Inside the rough ER lumen, newly entered proteins encounter a rich folding environment. Chaperone proteins assist folding; disulfide bonds form between cysteine residues (an oxidizing environment enables this, unlike the reducing cytosol); and N-linked glycosylation adds a preformed oligosaccharide tree to asparagine residues. These modifications are not cosmetic — glycosylation helps proteins fold correctly, protects them from proteolysis, and serves as an address tag for later sorting. Misfolded proteins are retained and eventually targeted for degradation through ER-associated degradation (ERAD); only correctly folded proteins are packaged into COPII vesicles that bud off the ER and travel to the Golgi.
The Golgi apparatus is the cell's post-processing and shipping hub. It consists of a series of flattened membrane sacks (cisternae) with a defined polarity: the cis face receives vesicles from the ER; the trans face dispatches vesicles to their final destinations. As proteins progress from cis to trans through the Golgi stack, they are further modified — the N-linked glycans added in the ER are trimmed and elaborated, O-linked sugars are added to serine and threonine residues, and proteins are phosphorylated or sulfated. The trans-Golgi network (TGN) is the final sorting station: proteins with a mannose-6-phosphate tag are routed to lysosomes; others are packaged into secretory vesicles for constitutive or regulated exocytosis at the plasma membrane.

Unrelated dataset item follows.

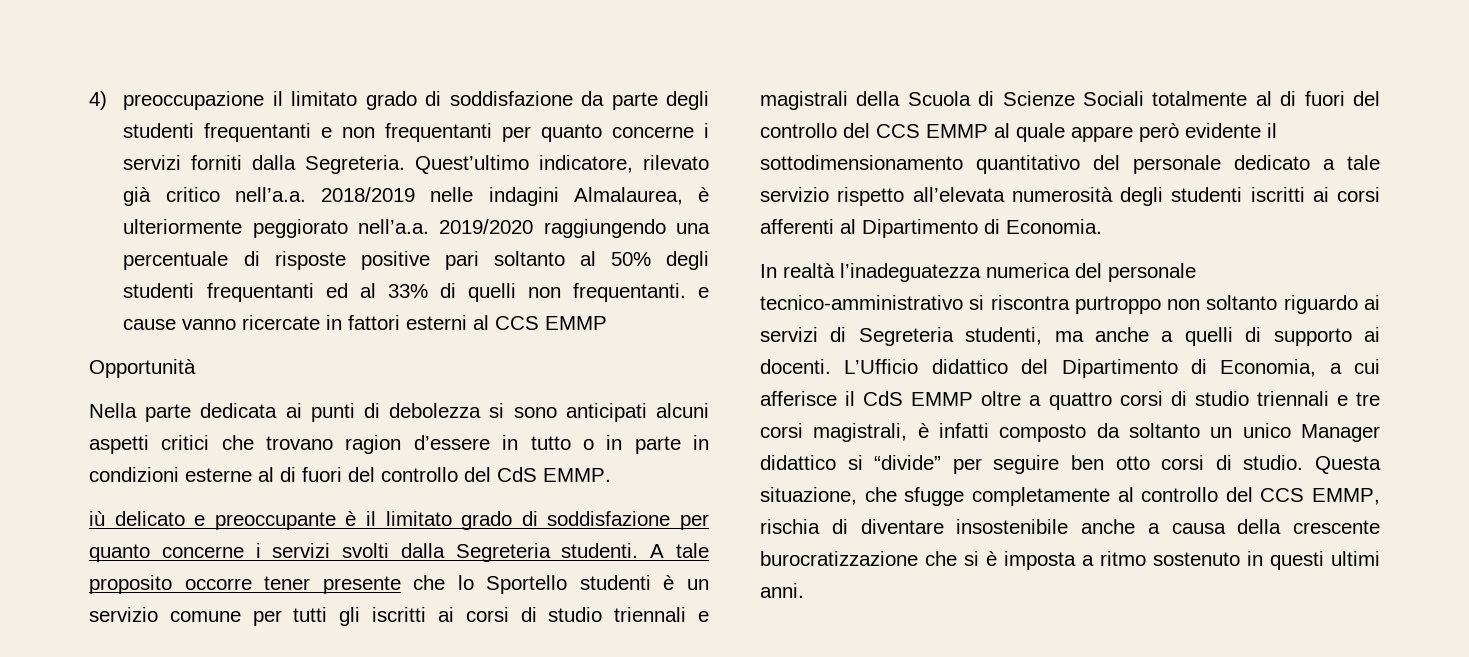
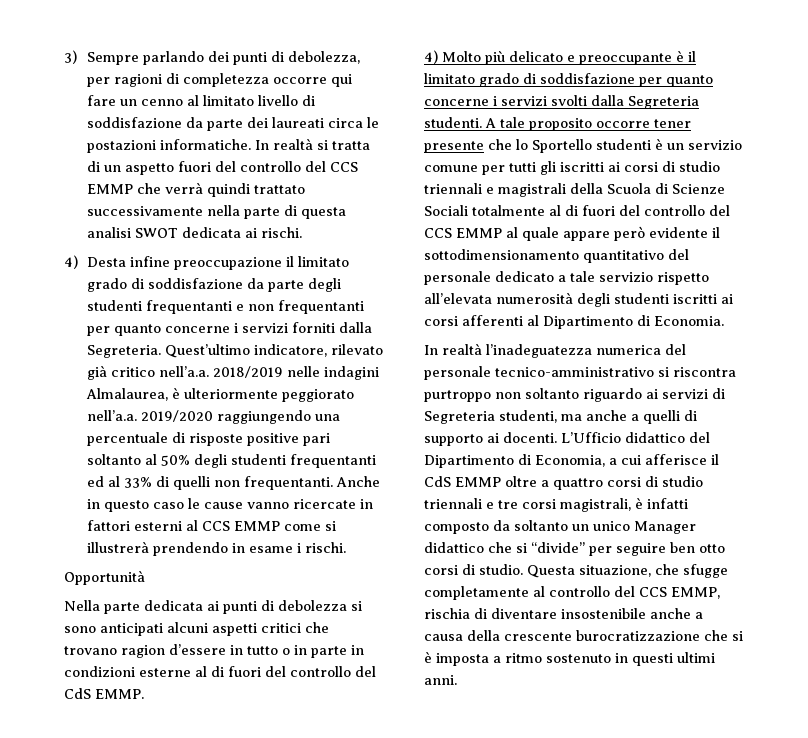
[89,91,107,110] 4) -> [64,50,360,65] [86,73,352,87] [86,95,315,106] [86,117,379,131] [86,138,370,153] [86,161,358,175] [86,182,305,197] [86,205,346,219] [86,227,302,238] [64,255,170,269] 3) Sempre parlando dei punti di debolezza, per ragioni di completezza occorre qui fare un cenno al limitato livello di soddisfazione da parte dei laureati circa le postazioni informatiche. In realtà si tratta di un aspetto fuori del controllo del CCS EMMP che verrà quindi trattato successivamente nella parte di questa analisi SWOT dedicata ai rischi. // 4) Desta infine
[698,287,709,298] e -> [335,476,380,487] [86,498,200,512] Anche in questo caso le
(608, 323) none -> [283,521,336,531] [86,541,346,556] come si illustrerà prendendo in esame i rischi.
[89,511,105,526] iù -> [424,50,505,65] 4) Molto più
(836, 462) none -> [488,542,512,553] che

The smooth ER shares the membrane system with the rough ER but serves entirely different functions. Without ribosomes, it is the site of phospholipid and steroid synthesis — its membranes harbor the enzyme complexes that build these lipids. The smooth ER also sequesters calcium ions (important for muscle contraction and cell signaling) and houses cytochrome P450 enzymes that detoxify drugs and metabolic waste products. The relative abundance of rough versus smooth ER varies dramatically between cell types, reflecting each cell's specialized function.
One concept worth internalizing: the interior of the ER lumen and the Golgi lumen are topologically equivalent to the outside of the cell. Proteins that enter the ER lumen will end up either secreted into the extracellular space or facing outward on the plasma membrane — they never re-enter the cytosol. This topological continuity is a powerful organizing principle for predicting where specific proteins will end up and why certain modifications (like glycosylation) occur exclusively on the extracellular-facing side of membranes.